Bent Hansen

Personal information
- Full name: Bent Hansen
- Date of birth: September 13, 1933
- Place of birth: Copenhagen, Denmark
- Date of death: March 8, 2001 (aged 67)
- Position: Right half

Senior career*
- Years: Team / Apps / (Gls)
- B 1903

International career
- 1958–1965: Denmark / 58 / (1)

= Bent Hansen (footballer) =

Danish footballer (1933–2001)

Bent Hansen (13 September 1933 in Copenhagen - 8 March 2001) was a Danish amateur football (soccer) player who won a silver medal with the Denmark national football team at the 1960 Summer Olympics. He played a total of 58 national team matches from 1958 to 1965, in which he scored a single goal. On the club level, Bent Hansen played his entire senior career with Copenhagen club B 1903.

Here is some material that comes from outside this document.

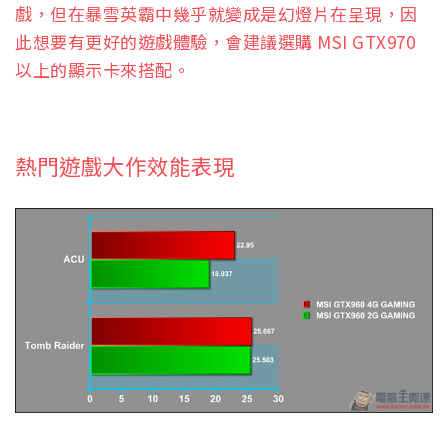
戲，但在暴雪英霸中幾乎就變成是幻燈片在呈現，因
此想要有更好的遊戲體驗，會建議選購 MSI GTX970
以上的顯示卡來搭配。
熱門遊戲大作效能表現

Hansen was a player of great stamina and positional sense with good technique, and his game was riskless without surprise or use of trickery, but also without mistakes. He made his debut for the senior Danish national team in a friendly match against the West Germany national football team on 24 September 1958. On 23 September 1959 Hansen scored his only international goal, as Denmark drew the Czechoslovakia national football team 2–2 in a qualification game for the 1960 European Nations' Cup. At the 1960 Olympics, he played in the position of right halfback on the Danish team, often linking up via short passes with right-winger Poul Pedersen. Hansen played all five games as Denmark won silver medals, losing to the Yugoslavia national football team in the final. Many of his Danish teammates moved abroad to play professionally during the 1960s, and were thereby banned from the amateur-only national team. Hansen and fellow Danish international Henning Enoksen were offered a professional contract with Torino Calcio, but Enoksen declined, and both offers were withdrawn. Hansen stayed an amateur, and played both games, as the Danish team finished fourth at the 1964 European Nations' Cup. On 29 November 1964 he broke Poul Pedersen's record as he became the first Dane to play 51 games for the national team. Bent Hansen ended his international career in October 1965, having played 58 international games; a record that was eventually broken by Henning Munk Jensen in May 1978.